NextStep Magazine - Counselor's Edition - "Increase your Students' Financial IQ" Nov.2006
Saturday, November 18, 2006 at 09:24AM
Increase your Students' Financial IQ
Help your students and their parents develop smart spending habits
By: Hon. John C. Ninfo II
“We lose more students to credit card debt than to academic failure,” an Indiana University administrator admitted in a May 2006 report by CQ Researcher on teen spending.
Addressing this same problem in December 2004, Dr. Robert Manning, a professor at the Rochester Institute of Technology and the author of Credit Card Nation, stated that, “Odds are [that] between 7 and 10 percent of college students will drop out because of consumer debt issues.”
As a school counselor, much of your time is devoted to helping students find and be accepted at a college that is a good fit for them.
This is the focus for many juniors, seniors and their parents, and they frequently look to you for guidance in every aspect of the college process. As a result, you are in a unique position to emphasize that students are not only academically prepared for college, but also financially prepared.
As the founder of the Credit Abuse Resistance Education (CARE) Program (careprogram.us), I must inform you that too many young people don’t get personal finance education.

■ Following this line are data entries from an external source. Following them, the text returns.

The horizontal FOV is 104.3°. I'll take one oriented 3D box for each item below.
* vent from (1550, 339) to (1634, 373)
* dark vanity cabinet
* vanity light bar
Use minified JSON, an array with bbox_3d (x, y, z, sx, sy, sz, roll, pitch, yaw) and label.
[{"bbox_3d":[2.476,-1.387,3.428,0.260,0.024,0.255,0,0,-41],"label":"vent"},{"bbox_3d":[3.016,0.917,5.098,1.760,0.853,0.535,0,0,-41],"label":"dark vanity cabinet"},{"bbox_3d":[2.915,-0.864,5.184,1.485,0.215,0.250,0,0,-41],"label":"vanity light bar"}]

As a chief United States bankruptcy judge who has presided over more than 65,000 cases, I can also tell you that bankruptcy filings among young people between 18 and 24 years of age continue to be a major problem.

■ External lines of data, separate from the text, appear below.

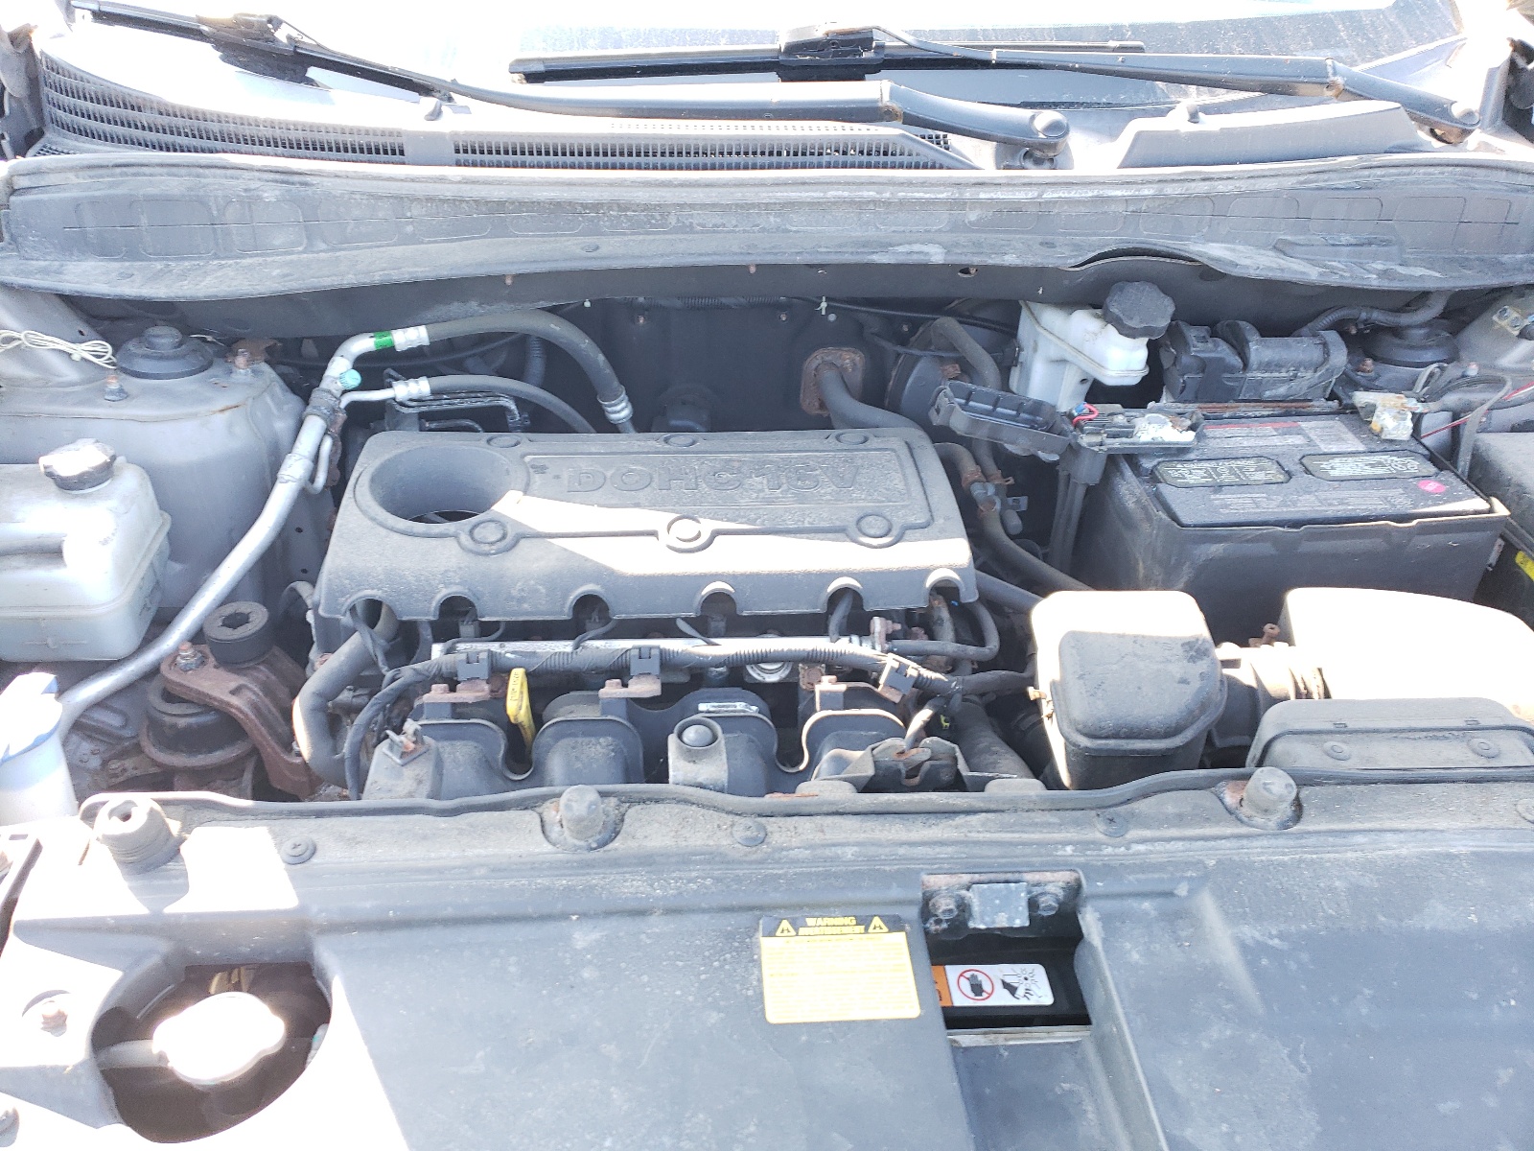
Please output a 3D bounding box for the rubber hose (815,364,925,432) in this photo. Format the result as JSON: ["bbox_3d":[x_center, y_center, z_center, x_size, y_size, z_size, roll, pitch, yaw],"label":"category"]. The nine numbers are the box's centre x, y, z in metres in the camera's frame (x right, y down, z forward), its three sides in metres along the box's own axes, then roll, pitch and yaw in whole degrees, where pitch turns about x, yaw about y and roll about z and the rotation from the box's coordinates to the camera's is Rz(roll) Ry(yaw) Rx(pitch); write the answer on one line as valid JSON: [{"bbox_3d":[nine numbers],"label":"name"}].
[{"bbox_3d":[0.093,-0.160,1.060,0.098,0.055,0.070,-1,34,-4],"label":"rubber hose"}]

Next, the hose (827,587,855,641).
[{"bbox_3d":[0.058,0.030,0.887,0.023,0.048,0.020,-1,34,-4],"label":"hose"}]

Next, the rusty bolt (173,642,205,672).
[{"bbox_3d":[-0.447,0.063,0.890,0.022,0.017,0.022,-1,34,-4],"label":"rusty bolt"}]

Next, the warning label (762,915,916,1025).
[{"bbox_3d":[0.039,0.215,0.635,0.081,0.003,0.068,-1,34,-3],"label":"warning label"}]

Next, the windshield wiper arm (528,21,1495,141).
[{"bbox_3d":[0.216,-0.477,1.111,0.925,0.090,0.100,-2,35,-5],"label":"windshield wiper arm"}]

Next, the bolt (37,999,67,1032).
[{"bbox_3d":[-0.382,0.235,0.615,0.015,0.012,0.015,-1,34,-4],"label":"bolt"}]

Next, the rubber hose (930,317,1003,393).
[{"bbox_3d":[0.181,-0.199,1.050,0.063,0.065,0.045,-1,34,-4],"label":"rubber hose"}]

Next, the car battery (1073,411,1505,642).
[{"bbox_3d":[0.439,-0.007,1.035,0.270,0.222,0.176,-3,35,-6],"label":"car battery"}]

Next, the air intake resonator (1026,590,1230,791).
[{"bbox_3d":[0.260,0.110,0.857,0.128,0.145,0.150,1,35,1],"label":"air intake resonator"}]

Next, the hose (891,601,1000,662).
[{"bbox_3d":[0.137,0.044,0.888,0.085,0.040,0.045,-1,34,-4],"label":"hose"}]

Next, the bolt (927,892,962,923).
[{"bbox_3d":[0.103,0.194,0.672,0.018,0.018,0.013,-1,9,-4],"label":"bolt"}]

Every day, those of us involved in financial literacy education hear stories of young people who, because of their naive abuse of consumer credit and its negative effect on their credit scores, lose out on jobs, apartments, student loans, admission to graduate schools, car loans and other consequences.
Here are some things that you can do to help your students prepare financially for college and life:
Promote effective personal finance education
You would be shocked at what students don’t know about things like credit cards, credit terms, compound interest and fees. Even if your school does have a financial literacy program, if there is a local CARE Program in your area (check at careprogram.us), you could encourage your school to schedule a CARE presentation for your juniors and seniors. CARE makes bankruptcy professionals available to high schools and colleges in 32 states and D.C. to make presentations that raise students’ financial IQs and help them avoid unnecessary consumer debt.

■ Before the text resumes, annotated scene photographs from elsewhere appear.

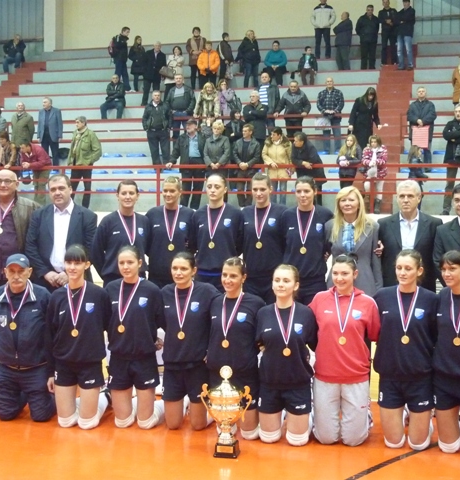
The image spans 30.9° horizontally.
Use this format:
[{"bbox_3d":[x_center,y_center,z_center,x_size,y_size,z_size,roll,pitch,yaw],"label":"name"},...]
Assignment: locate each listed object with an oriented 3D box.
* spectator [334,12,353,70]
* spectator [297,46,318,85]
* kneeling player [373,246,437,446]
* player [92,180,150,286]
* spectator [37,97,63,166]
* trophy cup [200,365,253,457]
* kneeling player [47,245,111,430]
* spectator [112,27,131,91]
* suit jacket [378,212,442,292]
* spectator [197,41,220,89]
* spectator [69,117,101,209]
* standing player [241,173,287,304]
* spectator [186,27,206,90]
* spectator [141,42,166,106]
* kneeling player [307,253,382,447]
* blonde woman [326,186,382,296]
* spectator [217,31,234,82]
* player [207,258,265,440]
[{"bbox_3d":[2.961,-5.134,21.762,0.500,1.660,0.450,-2,4,-30],"label":"spectator"},{"bbox_3d":[2.119,-4.722,22.600,0.500,1.051,0.580,0,3,0],"label":"spectator"},{"bbox_3d":[1.251,0.723,5.824,0.500,1.328,0.600,1,4,14],"label":"kneeling player"},{"bbox_3d":[-0.892,0.402,6.862,0.520,1.813,0.330,0,3,-3],"label":"player"},{"bbox_3d":[-3.992,-2.288,18.457,0.570,1.740,0.370,1,4,14],"label":"spectator"},{"bbox_3d":[-0.022,1.053,5.243,0.320,0.543,0.220,1,4,10],"label":"trophy cup"},{"bbox_3d":[-1.055,0.678,6.189,0.480,1.327,0.620,1,3,6],"label":"kneeling player"},{"bbox_3d":[-3.049,-5.129,23.660,0.550,1.830,0.500,2,4,32],"label":"spectator"},{"bbox_3d":[1.341,0.175,6.202,0.540,0.760,0.320,1,4,13],"label":"suit jacket"},{"bbox_3d":[-0.593,-4.719,22.455,0.600,1.260,0.580,0,4,8],"label":"spectator"},{"bbox_3d":[-2.736,-1.434,15.700,0.550,1.793,0.420,2,4,37],"label":"spectator"},{"bbox_3d":[0.251,0.387,6.480,0.500,1.820,0.320,0,4,2],"label":"standing player"},{"bbox_3d":[-0.906,-4.902,22.500,0.520,1.717,0.360,0,3,0],"label":"spectator"},{"bbox_3d":[-2.096,-4.553,22.858,0.570,1.750,0.380,0,4,0],"label":"spectator"},{"bbox_3d":[0.816,0.723,5.815,0.500,1.293,0.620,1,3,11],"label":"kneeling player"},{"bbox_3d":[0.926,0.429,6.288,0.480,1.662,0.320,1,4,18],"label":"blonde woman"},{"bbox_3d":[-0.121,-4.812,22.400,0.360,1.521,0.480,3,4,45],"label":"spectator"},{"bbox_3d":[0.100,0.735,5.930,0.480,1.235,0.600,1,3,16],"label":"player"}]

Suggest a visit to the CARE Program Web site
Encourage your students and their parents to visit the CARE Web site. There, they can increase their financial IQ by reviewing handouts, videos and personal finance articles, including a series of articles from The Next Step Magazine. The Web site also has links to other helpful financial Web sites and books.
Encourage students and parents to work together to create a college budget
Sixty-eight percent of students say they never really spoke with their parents in any detail about finances, and few college students say they worked with their parents to create a college budget.
On the CARE Program Web site, you will find a handout, “Creating a Realistic College Budget That You Can Stick to.” Print off copies for your students—then encourage them to go home and work through it with their parents.
Provide your students with important financial tips
Also online is CARE’s “Top 10 Financial Tips for High School and College Students.” This is a set of important lessons, tactics and techniques that you can encourage your students to read and keep in their college folders.
It includes tips such as the importance of having savings for emergencies, looking for little ways to save money, avoiding credit card debt, using cash and avoiding trying to “keep up” with wealthier students.
Send this article to the parents of your juniors and seniors
What difference will it make? If you don’t help your students increase their financial IQ, you may find that even your academically accomplished students may have trouble in and after college. You are in the perfect position to help make sure this doesn’t happen.
I hope you will take up the challenge and promote personal finance education in your school district.